Au niveau de la partie graphique, JRjr (qui était alors encore très influencé par le style de son père et aidé par Jim Mooney sur les finitions) fait du très bon boulot, notamment dans la représentation du Fléau, sa version étant celle que je préfère car il arrive remarquablement à illustrer l’aspect massif et imposant du personnage, sa dimension de colosse kyrbien, qui fonctionne très bien dans cet arc par effet de contraste par rapport à une figure relativement plus frêle à la Ditko/Romita Sr.
Il y fait déjà preuve d’une gestion efficace du storytelling, grâce à un scénario qui va à l’essentiel tout en ménageant des pauses dans le récit qui permettent de se consacrer au développement du supporting cast (le retour de Betty, la rivalité entre Peter et Lance Bannon) et qui permettent de mettre en avant un point de vue global sur les divers éléments de l’intrigue.
Cet arc est bien représentatif je trouve de l’orientation choisie par la scénariste lors de sa reprise du titre, qui consiste à partir dans une nouvelle direction tout en regardant dans la rétroviseur, sans oublier ce qui a précédé, dans une logique similaire à ce que faisait Simonson sur Thor à savoir apporter du sang neuf tout en puisant son inspiration dans les débuts du titre, essayant de renouer avec ce qui fait l’essence du personnage et ce qui constitue les fondamentaux de la série, s’instaurant ainsi dans une démarche de droit d’inventaire et d’une volonté manifeste de revenir à un certain type d’intrigues influencées par l’ère classique (tout le mystère autour de l’identité du Hobgoblin qui renvoie à l’ère Ditko).

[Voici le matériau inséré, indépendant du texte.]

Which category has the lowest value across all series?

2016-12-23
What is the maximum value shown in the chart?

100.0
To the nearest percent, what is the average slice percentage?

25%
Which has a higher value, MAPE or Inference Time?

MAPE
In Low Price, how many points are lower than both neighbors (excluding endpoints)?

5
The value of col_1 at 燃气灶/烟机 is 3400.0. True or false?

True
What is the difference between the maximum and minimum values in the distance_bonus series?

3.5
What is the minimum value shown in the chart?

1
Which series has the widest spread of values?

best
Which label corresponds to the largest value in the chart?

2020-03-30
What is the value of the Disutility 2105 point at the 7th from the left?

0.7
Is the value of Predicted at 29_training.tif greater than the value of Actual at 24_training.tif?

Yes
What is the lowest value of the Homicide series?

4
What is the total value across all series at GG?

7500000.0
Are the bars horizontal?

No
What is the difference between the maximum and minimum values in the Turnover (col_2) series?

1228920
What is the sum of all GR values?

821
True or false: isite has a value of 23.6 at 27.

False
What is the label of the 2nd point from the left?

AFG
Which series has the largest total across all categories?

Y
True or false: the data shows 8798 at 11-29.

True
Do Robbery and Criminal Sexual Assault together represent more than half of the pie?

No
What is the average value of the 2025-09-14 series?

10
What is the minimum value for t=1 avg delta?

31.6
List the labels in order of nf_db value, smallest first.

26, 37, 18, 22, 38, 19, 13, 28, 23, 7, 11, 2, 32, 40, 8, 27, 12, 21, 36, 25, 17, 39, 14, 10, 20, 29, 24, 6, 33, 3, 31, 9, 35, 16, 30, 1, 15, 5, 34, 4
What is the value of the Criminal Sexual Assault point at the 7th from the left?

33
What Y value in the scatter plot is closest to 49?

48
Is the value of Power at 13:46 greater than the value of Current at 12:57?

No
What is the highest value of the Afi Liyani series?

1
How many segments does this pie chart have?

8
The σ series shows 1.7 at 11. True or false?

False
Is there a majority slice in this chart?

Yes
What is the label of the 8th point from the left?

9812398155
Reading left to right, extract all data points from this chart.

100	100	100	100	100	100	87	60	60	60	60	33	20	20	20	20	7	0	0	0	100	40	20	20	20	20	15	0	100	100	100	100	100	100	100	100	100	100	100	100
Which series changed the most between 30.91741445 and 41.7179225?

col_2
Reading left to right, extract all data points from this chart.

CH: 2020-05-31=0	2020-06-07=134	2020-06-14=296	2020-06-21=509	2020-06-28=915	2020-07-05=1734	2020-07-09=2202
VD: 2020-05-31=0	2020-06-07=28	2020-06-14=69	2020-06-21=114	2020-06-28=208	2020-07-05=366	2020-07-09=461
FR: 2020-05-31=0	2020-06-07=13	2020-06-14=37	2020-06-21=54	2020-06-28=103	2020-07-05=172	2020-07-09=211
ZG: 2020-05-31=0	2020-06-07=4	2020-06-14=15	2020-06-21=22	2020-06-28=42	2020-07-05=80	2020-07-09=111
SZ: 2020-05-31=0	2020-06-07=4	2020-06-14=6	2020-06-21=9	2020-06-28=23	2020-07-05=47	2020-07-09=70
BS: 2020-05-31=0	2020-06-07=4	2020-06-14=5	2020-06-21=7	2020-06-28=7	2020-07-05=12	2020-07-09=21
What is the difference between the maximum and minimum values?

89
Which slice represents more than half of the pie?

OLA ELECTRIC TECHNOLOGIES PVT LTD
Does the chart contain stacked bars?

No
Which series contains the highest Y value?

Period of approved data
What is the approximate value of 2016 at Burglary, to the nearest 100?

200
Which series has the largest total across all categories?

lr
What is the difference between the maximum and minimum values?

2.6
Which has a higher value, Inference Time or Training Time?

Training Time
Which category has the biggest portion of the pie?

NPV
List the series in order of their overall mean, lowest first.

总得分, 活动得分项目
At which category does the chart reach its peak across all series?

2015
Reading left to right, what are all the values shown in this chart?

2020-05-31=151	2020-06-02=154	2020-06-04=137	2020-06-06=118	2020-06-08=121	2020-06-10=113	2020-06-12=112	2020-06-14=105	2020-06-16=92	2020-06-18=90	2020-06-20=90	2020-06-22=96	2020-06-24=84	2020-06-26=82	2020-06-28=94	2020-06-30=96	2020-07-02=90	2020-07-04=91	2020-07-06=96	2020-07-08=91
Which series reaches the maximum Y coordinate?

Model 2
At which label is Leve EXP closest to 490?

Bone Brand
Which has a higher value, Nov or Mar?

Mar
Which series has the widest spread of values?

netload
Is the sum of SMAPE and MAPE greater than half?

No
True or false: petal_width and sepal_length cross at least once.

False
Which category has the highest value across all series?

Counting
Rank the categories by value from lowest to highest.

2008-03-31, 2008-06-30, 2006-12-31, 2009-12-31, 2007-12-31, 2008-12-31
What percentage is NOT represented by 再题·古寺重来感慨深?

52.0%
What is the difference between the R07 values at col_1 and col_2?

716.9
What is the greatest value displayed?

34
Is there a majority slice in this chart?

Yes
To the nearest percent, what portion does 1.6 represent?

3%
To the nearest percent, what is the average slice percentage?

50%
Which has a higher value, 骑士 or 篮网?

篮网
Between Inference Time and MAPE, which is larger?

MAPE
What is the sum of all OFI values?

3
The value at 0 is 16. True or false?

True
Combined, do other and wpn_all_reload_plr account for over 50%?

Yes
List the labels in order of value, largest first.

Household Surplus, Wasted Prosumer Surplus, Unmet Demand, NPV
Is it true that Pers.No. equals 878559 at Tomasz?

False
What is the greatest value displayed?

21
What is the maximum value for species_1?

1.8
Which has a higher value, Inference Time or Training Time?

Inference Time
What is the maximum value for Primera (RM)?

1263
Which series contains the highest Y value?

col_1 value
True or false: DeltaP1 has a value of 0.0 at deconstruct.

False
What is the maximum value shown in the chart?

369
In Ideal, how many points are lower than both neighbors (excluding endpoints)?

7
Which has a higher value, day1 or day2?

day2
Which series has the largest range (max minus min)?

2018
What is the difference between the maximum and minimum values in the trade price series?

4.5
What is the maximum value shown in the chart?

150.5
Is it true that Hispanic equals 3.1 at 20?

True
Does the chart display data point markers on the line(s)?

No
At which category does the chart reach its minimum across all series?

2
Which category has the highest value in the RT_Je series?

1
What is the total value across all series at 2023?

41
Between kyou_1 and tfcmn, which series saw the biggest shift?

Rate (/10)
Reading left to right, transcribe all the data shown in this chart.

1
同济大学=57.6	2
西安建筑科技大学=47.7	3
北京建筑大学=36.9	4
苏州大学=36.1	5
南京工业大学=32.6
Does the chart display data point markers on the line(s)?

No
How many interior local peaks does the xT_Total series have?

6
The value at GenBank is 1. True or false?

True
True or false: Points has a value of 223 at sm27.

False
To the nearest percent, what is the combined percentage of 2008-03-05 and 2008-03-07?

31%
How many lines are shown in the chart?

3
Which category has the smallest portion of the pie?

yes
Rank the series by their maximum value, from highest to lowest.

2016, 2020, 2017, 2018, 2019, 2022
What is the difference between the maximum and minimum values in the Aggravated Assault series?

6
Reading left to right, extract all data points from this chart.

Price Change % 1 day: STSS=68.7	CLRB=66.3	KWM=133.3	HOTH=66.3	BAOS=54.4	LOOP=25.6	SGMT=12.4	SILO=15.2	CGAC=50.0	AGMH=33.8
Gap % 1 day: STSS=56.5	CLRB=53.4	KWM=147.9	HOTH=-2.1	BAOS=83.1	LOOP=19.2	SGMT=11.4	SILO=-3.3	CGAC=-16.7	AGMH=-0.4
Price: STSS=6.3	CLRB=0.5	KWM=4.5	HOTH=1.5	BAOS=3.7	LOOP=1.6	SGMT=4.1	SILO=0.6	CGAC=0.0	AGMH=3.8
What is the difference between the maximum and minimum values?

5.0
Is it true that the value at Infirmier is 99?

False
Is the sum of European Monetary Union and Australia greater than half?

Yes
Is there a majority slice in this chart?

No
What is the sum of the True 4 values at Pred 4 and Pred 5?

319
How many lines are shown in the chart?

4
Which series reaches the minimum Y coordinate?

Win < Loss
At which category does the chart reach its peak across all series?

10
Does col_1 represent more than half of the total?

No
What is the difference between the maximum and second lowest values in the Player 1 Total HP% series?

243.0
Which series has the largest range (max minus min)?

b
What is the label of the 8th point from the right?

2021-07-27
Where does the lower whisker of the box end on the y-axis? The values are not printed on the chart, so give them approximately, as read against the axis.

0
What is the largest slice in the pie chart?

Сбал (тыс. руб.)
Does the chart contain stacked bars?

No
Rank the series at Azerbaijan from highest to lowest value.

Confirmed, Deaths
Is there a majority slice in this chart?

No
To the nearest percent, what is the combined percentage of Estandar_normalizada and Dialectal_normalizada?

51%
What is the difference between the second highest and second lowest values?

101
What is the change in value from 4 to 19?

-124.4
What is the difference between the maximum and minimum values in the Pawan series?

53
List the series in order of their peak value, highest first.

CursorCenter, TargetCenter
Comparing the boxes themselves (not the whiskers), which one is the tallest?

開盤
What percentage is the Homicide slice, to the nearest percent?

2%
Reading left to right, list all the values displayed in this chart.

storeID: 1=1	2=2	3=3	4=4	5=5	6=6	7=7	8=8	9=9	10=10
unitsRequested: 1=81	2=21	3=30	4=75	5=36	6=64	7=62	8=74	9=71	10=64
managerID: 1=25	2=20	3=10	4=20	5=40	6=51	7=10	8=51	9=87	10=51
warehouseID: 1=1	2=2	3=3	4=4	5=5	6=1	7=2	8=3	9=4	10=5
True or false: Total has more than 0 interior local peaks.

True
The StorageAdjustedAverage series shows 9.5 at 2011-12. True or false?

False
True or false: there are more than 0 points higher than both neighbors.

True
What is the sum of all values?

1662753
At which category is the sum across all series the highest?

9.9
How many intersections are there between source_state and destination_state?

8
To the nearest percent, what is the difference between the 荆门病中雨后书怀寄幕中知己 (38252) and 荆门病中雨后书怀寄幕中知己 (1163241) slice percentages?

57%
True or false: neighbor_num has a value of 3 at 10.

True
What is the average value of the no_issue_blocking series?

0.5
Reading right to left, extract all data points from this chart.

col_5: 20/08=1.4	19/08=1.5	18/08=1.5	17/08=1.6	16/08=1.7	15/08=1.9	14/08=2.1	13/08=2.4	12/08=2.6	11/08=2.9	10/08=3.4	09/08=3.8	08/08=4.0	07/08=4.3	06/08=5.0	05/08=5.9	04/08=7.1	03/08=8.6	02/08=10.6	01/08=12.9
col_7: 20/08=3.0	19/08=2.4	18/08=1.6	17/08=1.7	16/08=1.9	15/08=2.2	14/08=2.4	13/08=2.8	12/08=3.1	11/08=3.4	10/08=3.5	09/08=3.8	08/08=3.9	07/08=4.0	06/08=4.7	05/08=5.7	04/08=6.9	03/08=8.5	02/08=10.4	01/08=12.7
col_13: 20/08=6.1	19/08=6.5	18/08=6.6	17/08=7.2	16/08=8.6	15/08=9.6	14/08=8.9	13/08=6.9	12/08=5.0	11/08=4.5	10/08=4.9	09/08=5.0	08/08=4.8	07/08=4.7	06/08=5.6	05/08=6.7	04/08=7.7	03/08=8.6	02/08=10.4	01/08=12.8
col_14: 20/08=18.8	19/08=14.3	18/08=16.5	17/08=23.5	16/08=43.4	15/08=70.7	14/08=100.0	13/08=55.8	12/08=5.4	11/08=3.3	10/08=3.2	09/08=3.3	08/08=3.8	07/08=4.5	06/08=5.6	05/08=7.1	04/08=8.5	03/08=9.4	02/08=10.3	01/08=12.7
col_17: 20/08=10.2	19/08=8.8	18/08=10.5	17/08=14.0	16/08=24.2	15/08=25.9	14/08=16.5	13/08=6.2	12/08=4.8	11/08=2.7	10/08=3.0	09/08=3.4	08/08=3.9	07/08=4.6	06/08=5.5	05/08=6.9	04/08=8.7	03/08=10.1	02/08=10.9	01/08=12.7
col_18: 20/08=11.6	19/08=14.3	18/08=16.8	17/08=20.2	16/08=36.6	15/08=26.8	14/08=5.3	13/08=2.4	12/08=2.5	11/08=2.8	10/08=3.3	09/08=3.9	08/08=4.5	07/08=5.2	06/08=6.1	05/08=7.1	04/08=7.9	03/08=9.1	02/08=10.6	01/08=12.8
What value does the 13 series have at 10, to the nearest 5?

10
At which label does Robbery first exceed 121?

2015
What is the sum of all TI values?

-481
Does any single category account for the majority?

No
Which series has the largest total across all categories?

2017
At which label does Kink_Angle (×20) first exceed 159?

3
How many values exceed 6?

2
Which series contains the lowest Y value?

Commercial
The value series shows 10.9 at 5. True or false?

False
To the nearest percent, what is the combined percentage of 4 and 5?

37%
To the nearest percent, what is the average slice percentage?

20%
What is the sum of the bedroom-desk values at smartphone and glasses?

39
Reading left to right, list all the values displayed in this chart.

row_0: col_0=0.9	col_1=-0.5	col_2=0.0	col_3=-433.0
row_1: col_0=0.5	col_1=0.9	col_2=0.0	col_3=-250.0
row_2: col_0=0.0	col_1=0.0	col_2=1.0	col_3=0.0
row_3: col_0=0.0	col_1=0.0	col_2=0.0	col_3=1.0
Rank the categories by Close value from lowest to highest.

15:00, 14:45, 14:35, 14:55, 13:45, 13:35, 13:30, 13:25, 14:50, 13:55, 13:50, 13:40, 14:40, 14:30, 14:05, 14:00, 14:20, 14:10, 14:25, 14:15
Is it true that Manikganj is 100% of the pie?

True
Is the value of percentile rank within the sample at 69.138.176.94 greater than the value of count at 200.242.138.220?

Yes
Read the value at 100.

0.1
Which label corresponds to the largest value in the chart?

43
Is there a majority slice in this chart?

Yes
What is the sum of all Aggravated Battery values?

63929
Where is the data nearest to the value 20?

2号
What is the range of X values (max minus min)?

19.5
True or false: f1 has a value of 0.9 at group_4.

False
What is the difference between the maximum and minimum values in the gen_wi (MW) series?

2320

En ce sens, Stern n’oublie pas que Peter Parker est quelqu’un de profondément humain, et donc une figure faillible et vulnérable, mais aussi un héros qui mérite amplement le qualificatif d’amazing vu ses exploits, et cette histoire en est un des exemples les plus mémorables, montrant bien ce qui fait la force de caractère de Spidey face à l’adversité.